» Task inputs
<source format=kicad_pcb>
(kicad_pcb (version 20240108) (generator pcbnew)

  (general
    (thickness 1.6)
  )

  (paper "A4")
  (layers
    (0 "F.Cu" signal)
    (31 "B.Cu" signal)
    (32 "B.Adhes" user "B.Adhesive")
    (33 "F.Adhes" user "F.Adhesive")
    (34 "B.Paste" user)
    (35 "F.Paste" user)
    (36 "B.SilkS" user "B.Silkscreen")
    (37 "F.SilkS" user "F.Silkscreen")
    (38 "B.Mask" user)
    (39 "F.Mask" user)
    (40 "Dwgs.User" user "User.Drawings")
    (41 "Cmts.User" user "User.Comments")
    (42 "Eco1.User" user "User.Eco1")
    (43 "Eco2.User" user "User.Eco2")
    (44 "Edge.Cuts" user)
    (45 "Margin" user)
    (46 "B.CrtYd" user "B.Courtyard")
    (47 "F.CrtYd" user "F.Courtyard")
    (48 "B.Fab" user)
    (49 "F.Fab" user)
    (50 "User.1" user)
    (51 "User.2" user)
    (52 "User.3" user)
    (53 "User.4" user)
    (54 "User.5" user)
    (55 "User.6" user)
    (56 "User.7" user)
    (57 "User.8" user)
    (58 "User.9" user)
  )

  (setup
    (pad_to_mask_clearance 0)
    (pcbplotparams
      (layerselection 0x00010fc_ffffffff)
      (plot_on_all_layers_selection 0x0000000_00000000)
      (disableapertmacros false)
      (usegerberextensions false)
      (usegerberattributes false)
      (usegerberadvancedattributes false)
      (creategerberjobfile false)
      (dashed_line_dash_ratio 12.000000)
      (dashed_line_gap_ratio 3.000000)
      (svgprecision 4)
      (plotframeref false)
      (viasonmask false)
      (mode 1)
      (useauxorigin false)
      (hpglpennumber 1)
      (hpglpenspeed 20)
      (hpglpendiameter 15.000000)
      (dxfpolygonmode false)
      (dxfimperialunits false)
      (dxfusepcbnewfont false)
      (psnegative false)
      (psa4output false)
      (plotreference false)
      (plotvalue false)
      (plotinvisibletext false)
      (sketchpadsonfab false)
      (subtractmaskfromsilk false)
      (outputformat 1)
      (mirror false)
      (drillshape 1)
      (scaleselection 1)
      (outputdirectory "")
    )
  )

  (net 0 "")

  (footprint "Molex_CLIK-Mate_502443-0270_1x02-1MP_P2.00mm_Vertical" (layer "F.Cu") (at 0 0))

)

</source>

» Work task
With nothing left out, return each entry exactly.

» Response area
<source format=kicad_pcb>
(kicad_pcb (version 20240108) (generator pcbnew)

  (general
    (thickness 1.6)
  )

  (paper "A4")
  (layers
    (0 "F.Cu" signal)
    (31 "B.Cu" signal)
    (32 "B.Adhes" user "B.Adhesive")
    (33 "F.Adhes" user "F.Adhesive")
    (34 "B.Paste" user)
    (35 "F.Paste" user)
    (36 "B.SilkS" user "B.Silkscreen")
    (37 "F.SilkS" user "F.Silkscreen")
    (38 "B.Mask" user)
    (39 "F.Mask" user)
    (40 "Dwgs.User" user "User.Drawings")
    (41 "Cmts.User" user "User.Comments")
    (42 "Eco1.User" user "User.Eco1")
    (43 "Eco2.User" user "User.Eco2")
    (44 "Edge.Cuts" user)
    (45 "Margin" user)
    (46 "B.CrtYd" user "B.Courtyard")
    (47 "F.CrtYd" user "F.Courtyard")
    (48 "B.Fab" user)
    (49 "F.Fab" user)
    (50 "User.1" user)
    (51 "User.2" user)
    (52 "User.3" user)
    (53 "User.4" user)
    (54 "User.5" user)
    (55 "User.6" user)
    (56 "User.7" user)
    (57 "User.8" user)
    (58 "User.9" user)
  )

  (setup
    (pad_to_mask_clearance 0)
    (pcbplotparams
      (layerselection 0x00010fc_ffffffff)
      (plot_on_all_layers_selection 0x0000000_00000000)
      (disableapertmacros false)
      (usegerberextensions false)
      (usegerberattributes false)
      (usegerberadvancedattributes false)
      (creategerberjobfile false)
      (dashed_line_dash_ratio 12.000000)
      (dashed_line_gap_ratio 3.000000)
      (svgprecision 4)
      (plotframeref false)
      (viasonmask false)
      (mode 1)
      (useauxorigin false)
      (hpglpennumber 1)
      (hpglpenspeed 20)
      (hpglpendiameter 15.000000)
      (dxfpolygonmode false)
      (dxfimperialunits false)
      (dxfusepcbnewfont false)
      (psnegative false)
      (psa4output false)
      (plotreference false)
      (plotvalue false)
      (plotinvisibletext false)
      (sketchpadsonfab false)
      (subtractmaskfromsilk false)
      (outputformat 1)
      (mirror false)
      (drillshape 1)
      (scaleselection 1)
      (outputdirectory "")
    )
  )

  (net 0 "")

  (footprint "Molex_CLIK-Mate_502443-0270_1x02-1MP_P2.00mm_Vertical" (layer "F.Cu") (at 0 0))

)

</source>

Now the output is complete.